Sylvia meluapkan semua perasaan dirinya pada Gara lewat surat-surat. Dan bukan
satu atau dua kali Sylvia menulis suratnya. Banyak sekali.
Sylvia
tidak melulu menceritakan perasaannya pada Gara, Sylvia juga bercerita tentang
semua kejadian sehari-hari yang dialaminya. Lewat suratnya Sylvia menceritakan
semuanya pada Gara. Tentang sahabatnya, kesukaannya pada melukis dan keharusan
dirinya untuk diet. Sylvia merasa bukan gadis yang spesial. Sylvia menganggap
dirinya akan kurang jika disandingkan pada Gara yang sempurna. Jadi,
satu-satunya yang dapat Sylvia lakukan adalah berdiet.
Saya
selalu tahu bahwa diet yang berlebihan itu berbahaya. Diet yang tidak pernah
makan sampai berhari-hari. Seperti yang dilakukan para artis. Atau begitu yang
saya tahu dari berita. Dan, sungguh disayangkan Sylvia mengalami hal itu.

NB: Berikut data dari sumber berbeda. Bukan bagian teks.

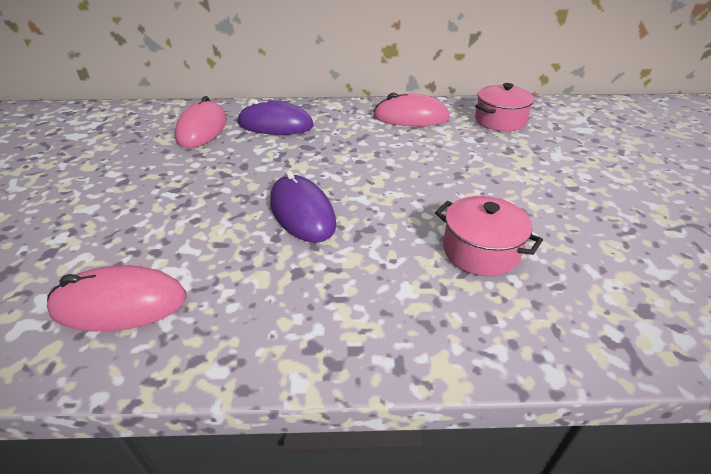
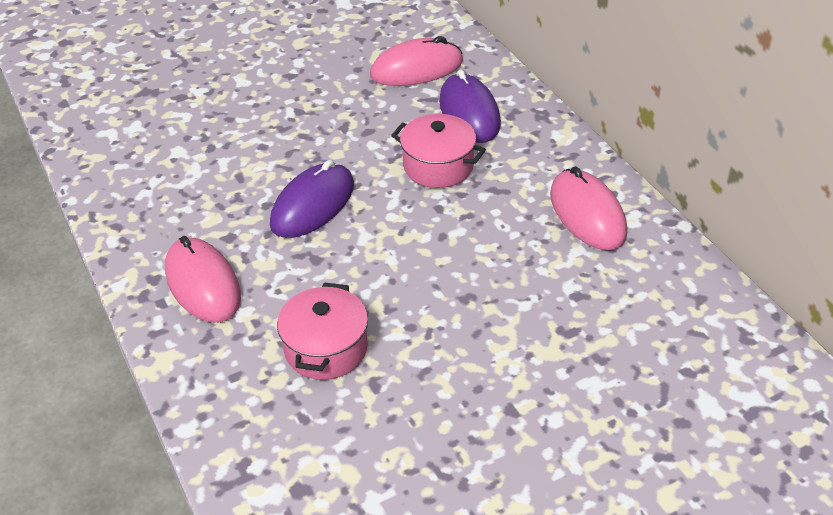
camera: 65 degrees right, 5 degrees up
(120, 304) = (147, 162): pink mouse -> pink mouse (203, 284)
(500, 121) = (655, 304): pink pot -> pink pot (438, 166)

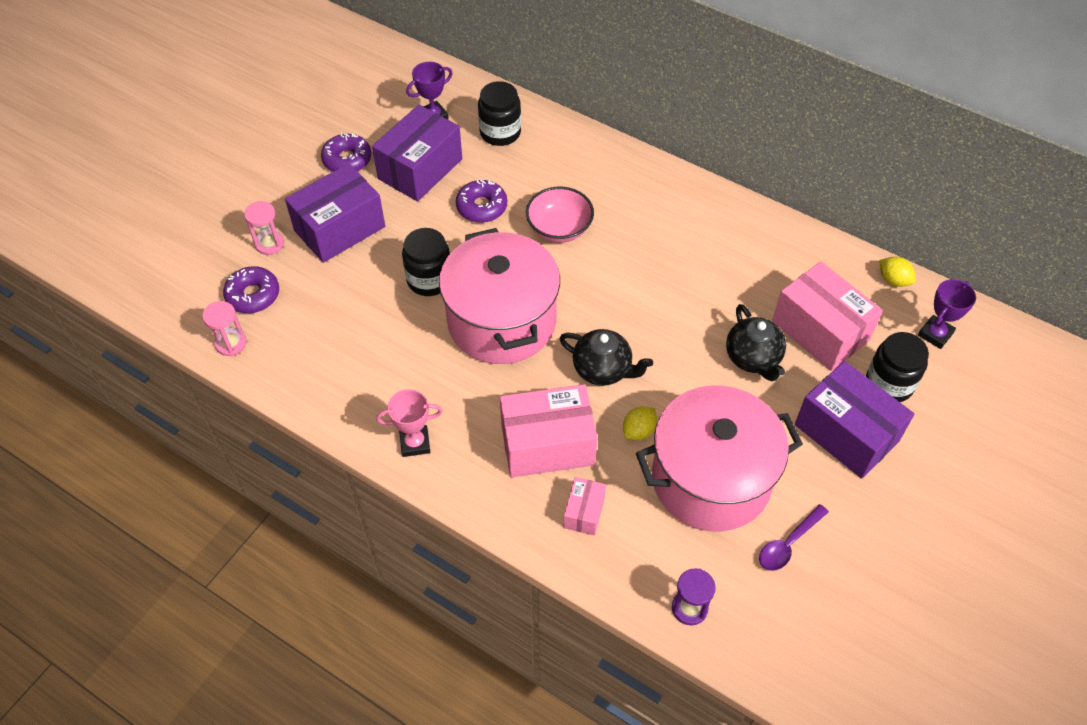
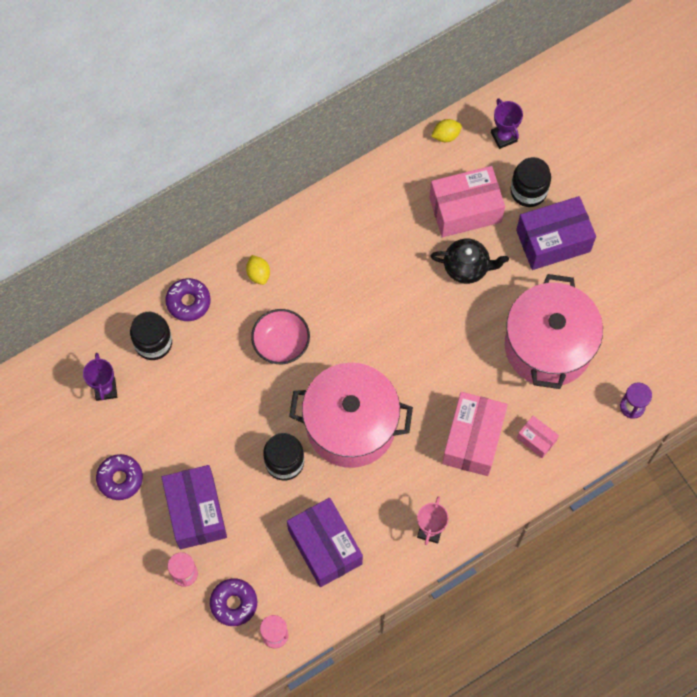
camera: 65 degrees left, 15 degrees up
(420, 169) = (162, 423): purple box -> purple box (325, 547)
(481, 207) = (229, 392): purple donut -> purple donut (188, 302)
(603, 370) = (428, 373): black teapot -> none
(639, 431) = (490, 373): yellow lemon -> yellow lemon (258, 274)
(788, 543) = (615, 322): purple spoon -> none

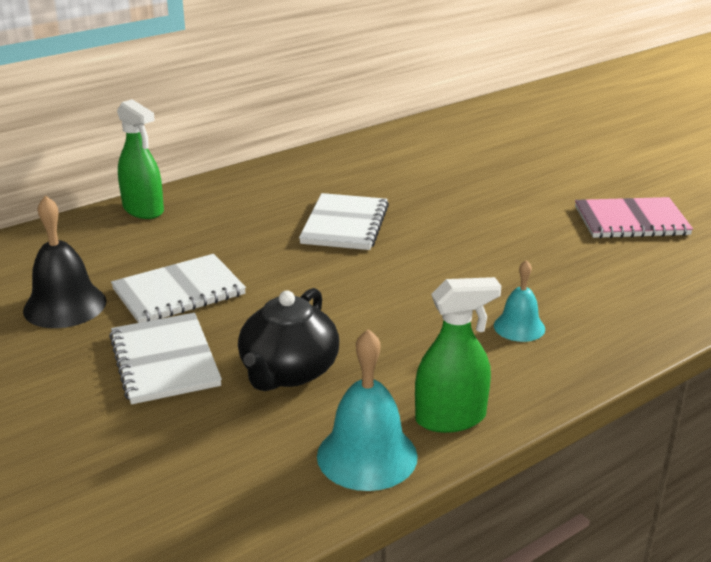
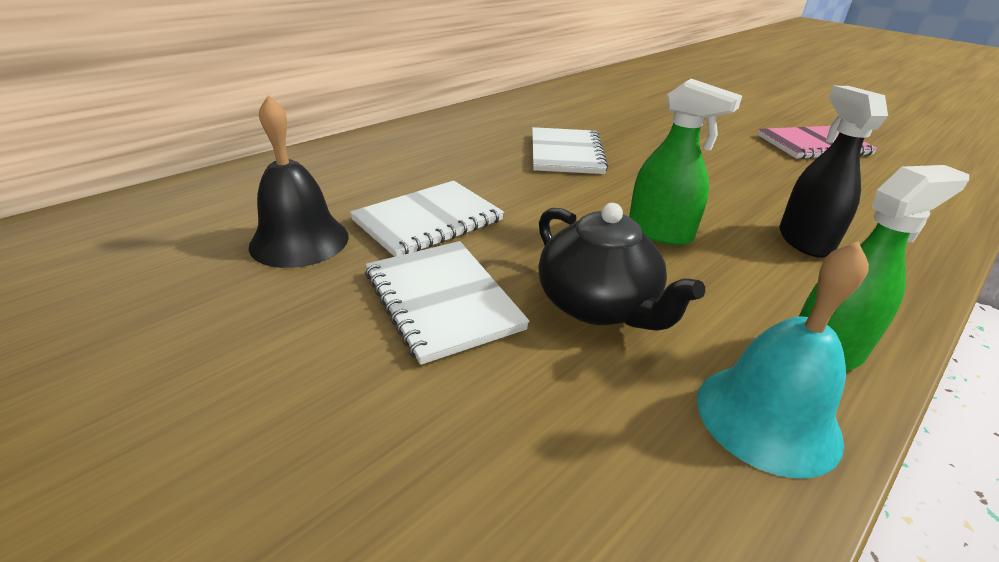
camera: 10 degrees left, 5 degrees up
(143, 210) = (362, 145): green spray bottle -> green spray bottle (660, 232)
(288, 372) = (598, 305): black teapot -> black teapot turned 45 degrees counterclockwise
(519, 327) = (804, 241): turquoise bell -> black spray bottle

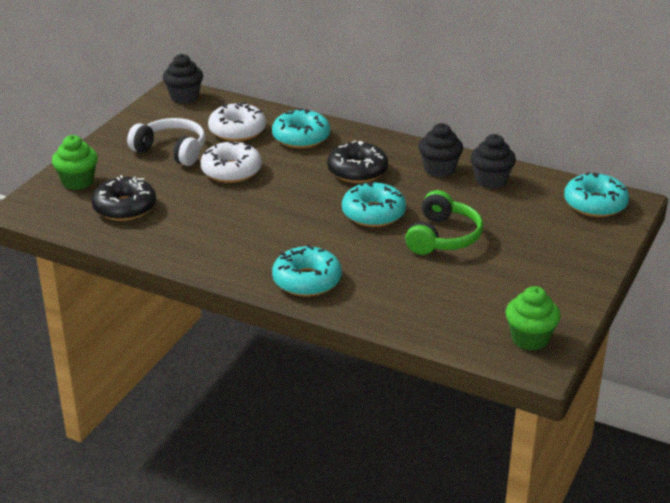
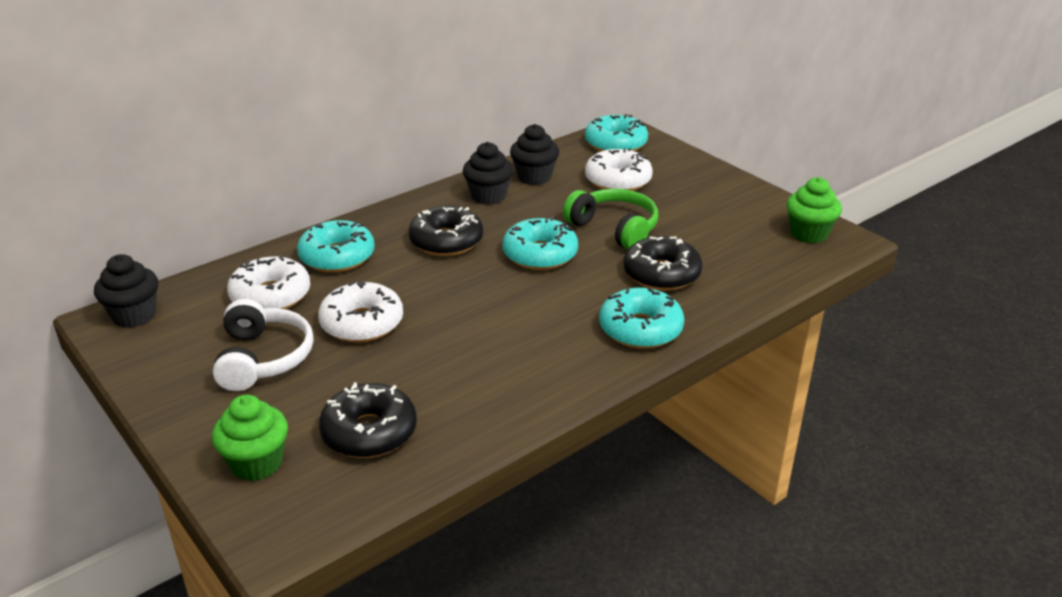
camera: 65 degrees left, 0 degrees up
(171, 151) = (263, 358): white headphones -> white headphones turned 120 degrees clockwise
(392, 274) = (661, 274): none -> black donut
(527, 220) = (618, 180): none -> white donut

Sylvia merasa dirinya harus terlihat kurus dan kurus. Tidak peduli dengan
anggapan orang sekitarnya yang mengatakan bahwa dirinya sama sekali tidak
gemuk. Yang Sylvia tahu hanyalah makanan yang sudah masuk ke mulutnya harus dia
muntahkan. Jujur, membaca surat Sylvia ini membuat saya belajar dari sudut
pandang orang yang mengalami aneroksia. Saya selalu gagal paham kenapa orang
bisa mengalami aneroksia. Jelas, walau saya selalu berniat diet ujungnya sih
tetap makan seperti biasanya. Jadi, saya selalu bertanya-tanya kenapa aneroksia
bisa menimpa seseorang. Sylvia tahu yang dilakukannya salah, memuntahkan
makanan, selalu bilang kalau sudah turun sekian akan berhenti diet, nyatanya
Sylvia tidak pernah bisa melakukannya. Sylvia selalu ketakutan dirinya terlihat
gemuk. Sylvia dikenal oleh sahabat-sahabatnya sebagai seseorang yang ceria.
Tapi, semenjak Sylvia mulai jatuh cinta pada Gara, Sylvia berubah. Sylvia
terlalu mencintai Gara. Yah, sesuatu yang berlebihan itu tidak pernah baik.
Tema
novel ini sebenarnya sangat membuat depresi. Namun, karena dibuat secara
epistolary membaca novel ini menjadi lebih menarik. Dan, walau banyak hal yang
depresi, ketika sampai pada bagian surat Sylvia yang menceritakan bahwa dirinya
sudah mulai mengobrol dengan Gara, rasanya seperti diguyur air dingin. Adem
banget. Ikut bahagia untuk Sylvia. Akhirnya bisa juga dekat dengan sang
tambatan hati. Mereka berdua ini manis banget.
Kelemahan
novel ini bukannya tidak ada. Karena surat yang ditulis dari Sylvia, ada
beberapa bagian yang katakanlah susah dimengerti. Hal itu ditutup oleh penulis
dengan kemunculan-kemunculan surat-surat lain yang ditulis oleh sahabat-sahabat
Sylvia. Dan, suprise sekali ketika
surat yang ditulis Gara muncul. Ah, semakin komplit menurutku.
Jangan
ragu untuk membaca novel ini. Karena aseli bagus banget. Membaca novel ini
nggak bakalan nyesel. Selamat membaca.